PROVIDED INFORMATION:
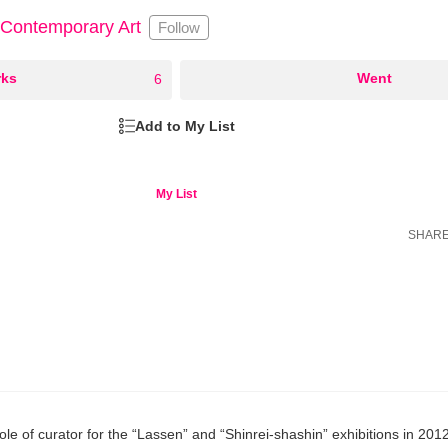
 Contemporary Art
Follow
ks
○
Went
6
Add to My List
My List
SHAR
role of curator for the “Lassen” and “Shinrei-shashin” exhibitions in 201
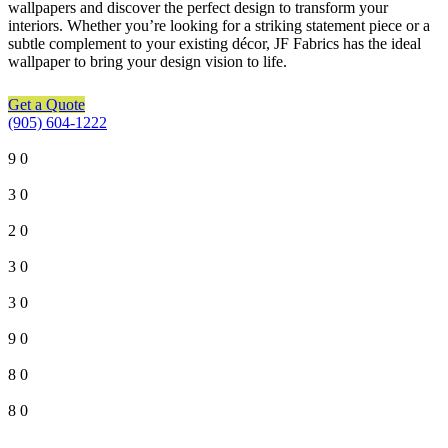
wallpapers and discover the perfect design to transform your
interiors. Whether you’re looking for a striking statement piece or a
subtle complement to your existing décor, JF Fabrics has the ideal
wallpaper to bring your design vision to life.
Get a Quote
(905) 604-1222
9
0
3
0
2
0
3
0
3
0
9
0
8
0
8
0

JOB:
Find how many lines of the entries contain "your". Respond with the number only.

EXERCISE RESULT:
3